何事かと思い上を見上げると、樹々の枝にマースミレンの弓兵部隊が乗り、こちらに向かって矢を構えているではないか。
まんまと待ち伏せされたことに痩鬼種達は怒りの咆哮を上げたが、樹の上の森精人達はお構いなしに、矢を次々と放って狼狽える痩鬼種達を屠っていった。
しかし、いくら痩鬼種とて、最低限の知恵くらいは持ち合わせている。
しかも数はこちらの方が勝っている。
地上の痩鬼種達も、弓に矢をつがえて、樹の上にいる森精人どもを撃ち落とそうとした。
ところが、樹々をまるで猿のように縦横無尽に飛び移る森精人達を射貫き落とすことはできず、痩鬼種達は苛立った。
数は痩鬼種達が勝っていたが、弓の技量と樹々をまるで地面を走るように駆ける森精人の弓兵部隊の地の利が、それを完全に凌駕していた。

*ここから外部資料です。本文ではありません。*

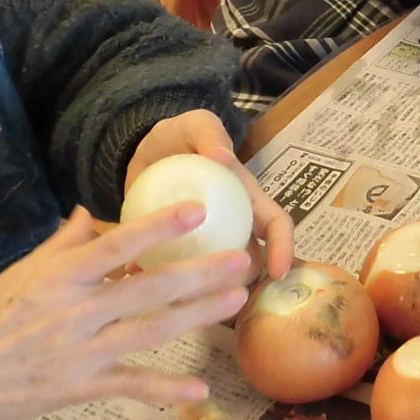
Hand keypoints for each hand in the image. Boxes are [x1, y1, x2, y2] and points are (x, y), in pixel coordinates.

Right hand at [0, 206, 251, 419]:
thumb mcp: (17, 273)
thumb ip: (61, 245)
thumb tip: (90, 212)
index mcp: (59, 277)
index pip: (117, 247)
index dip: (158, 228)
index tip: (197, 210)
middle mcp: (75, 312)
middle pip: (147, 290)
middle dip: (199, 274)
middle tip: (242, 259)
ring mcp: (81, 353)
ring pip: (149, 332)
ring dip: (196, 317)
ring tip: (234, 301)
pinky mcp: (82, 388)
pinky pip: (130, 387)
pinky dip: (165, 390)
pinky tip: (201, 389)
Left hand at [123, 108, 292, 278]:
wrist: (143, 150)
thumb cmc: (180, 136)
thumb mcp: (195, 125)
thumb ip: (209, 134)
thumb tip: (222, 157)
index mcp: (246, 198)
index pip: (275, 224)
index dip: (283, 247)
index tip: (278, 272)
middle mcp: (232, 225)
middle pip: (248, 262)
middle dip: (240, 281)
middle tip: (214, 289)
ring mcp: (204, 241)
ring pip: (212, 276)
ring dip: (200, 290)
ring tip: (176, 294)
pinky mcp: (175, 250)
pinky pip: (172, 272)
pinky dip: (159, 279)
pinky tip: (136, 276)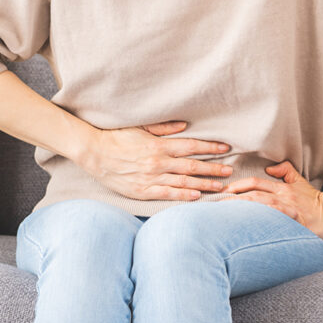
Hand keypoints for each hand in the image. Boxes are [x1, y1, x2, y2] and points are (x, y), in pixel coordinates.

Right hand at [80, 120, 234, 200]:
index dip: (211, 148)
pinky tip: (197, 196)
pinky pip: (168, 194)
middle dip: (213, 169)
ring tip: (220, 186)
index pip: (192, 146)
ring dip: (204, 184)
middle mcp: (158, 162)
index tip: (226, 149)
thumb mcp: (140, 127)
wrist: (93, 153)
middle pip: (193, 166)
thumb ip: (164, 127)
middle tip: (229, 171)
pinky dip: (183, 195)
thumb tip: (186, 126)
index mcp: (159, 144)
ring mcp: (151, 178)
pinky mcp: (143, 190)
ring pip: (184, 182)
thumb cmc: (116, 137)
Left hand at [219, 160, 322, 241]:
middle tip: (217, 202)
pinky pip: (272, 222)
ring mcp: (287, 211)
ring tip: (224, 214)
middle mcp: (282, 198)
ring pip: (260, 207)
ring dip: (241, 210)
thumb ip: (286, 170)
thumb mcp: (300, 181)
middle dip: (234, 198)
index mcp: (282, 188)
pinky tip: (245, 226)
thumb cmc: (315, 201)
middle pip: (253, 195)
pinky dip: (258, 222)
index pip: (256, 183)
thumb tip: (269, 168)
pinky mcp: (292, 223)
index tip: (225, 190)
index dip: (239, 185)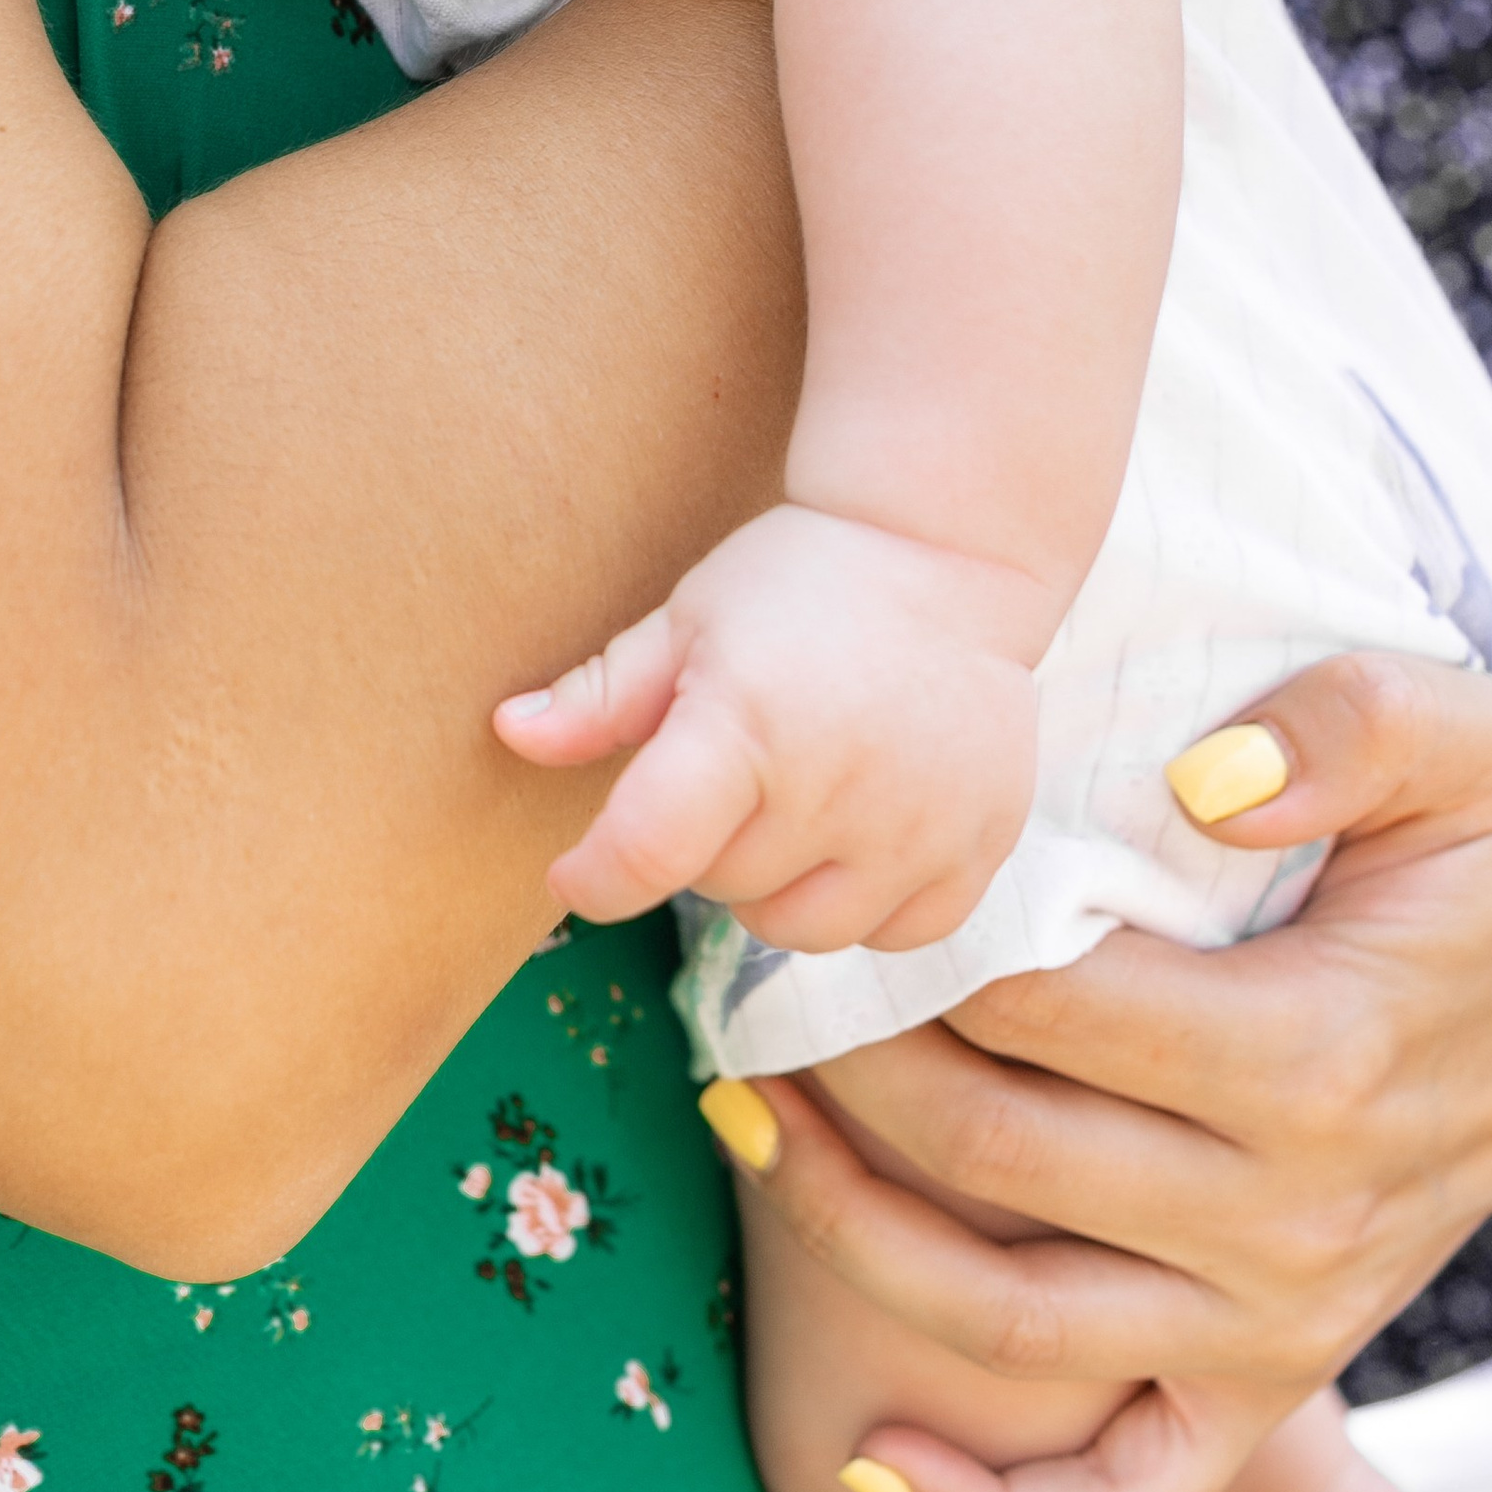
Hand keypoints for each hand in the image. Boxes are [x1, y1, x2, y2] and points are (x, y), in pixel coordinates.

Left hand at [495, 502, 1042, 946]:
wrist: (948, 555)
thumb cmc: (799, 582)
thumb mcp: (687, 621)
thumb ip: (601, 694)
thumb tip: (511, 732)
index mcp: (747, 725)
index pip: (648, 851)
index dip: (595, 878)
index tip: (576, 872)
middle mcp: (836, 786)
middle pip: (719, 889)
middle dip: (700, 846)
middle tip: (727, 773)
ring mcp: (918, 826)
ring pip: (801, 931)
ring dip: (776, 886)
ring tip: (790, 803)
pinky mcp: (980, 848)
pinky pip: (896, 935)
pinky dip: (865, 902)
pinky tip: (860, 827)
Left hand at [703, 649, 1491, 1491]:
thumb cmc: (1490, 856)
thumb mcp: (1455, 742)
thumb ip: (1341, 727)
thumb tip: (1196, 781)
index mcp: (1308, 1055)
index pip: (1042, 1013)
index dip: (905, 952)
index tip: (811, 890)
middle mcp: (1285, 1217)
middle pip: (995, 1156)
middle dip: (841, 1069)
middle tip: (745, 980)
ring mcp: (1273, 1322)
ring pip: (1011, 1323)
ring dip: (848, 1234)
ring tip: (738, 1120)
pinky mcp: (1266, 1385)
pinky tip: (870, 1468)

{上の連中は無視して、一気に市街地まで突っ走るぞ!!}
隊長格の痩鬼種の号令に従い、痩鬼種の軍勢は弓兵部隊への攻撃を止め、強引に行軍しようと試みた。
しかし・・・。
「地級第三位・風斬矢!!」
痩鬼種の軍勢の前に降り立ったノイエフが放った矢の矢じりを巨大な風の刃が纏い、先行しようとした痩鬼種達の首を光の速さで刎ね飛ばした。
「残念だけど、誰一人通すつもりなんてないから。」
{おっ、おのれぇ・・・!!人間まで邪魔立てしに来るとは・・・!!}
「腹立つのは勝手だけど、いいのか?上を気にしなくて。」
ハッとして上を見上げると、あっという間に追いついた森精人の弓兵部隊が生き残りの痩鬼種達に矢を一斉に放った。
ノイエフも樹の上に飛び移り、右往左往するしかない痩鬼種達に、魔能が付与された矢を次々と放っていった。
こうして魔族軍が、マースミレンの領土に足を踏み入れて間もなく、全くの予想外な奇襲を受け、手も足も出せず、完全に翻弄されてしまった。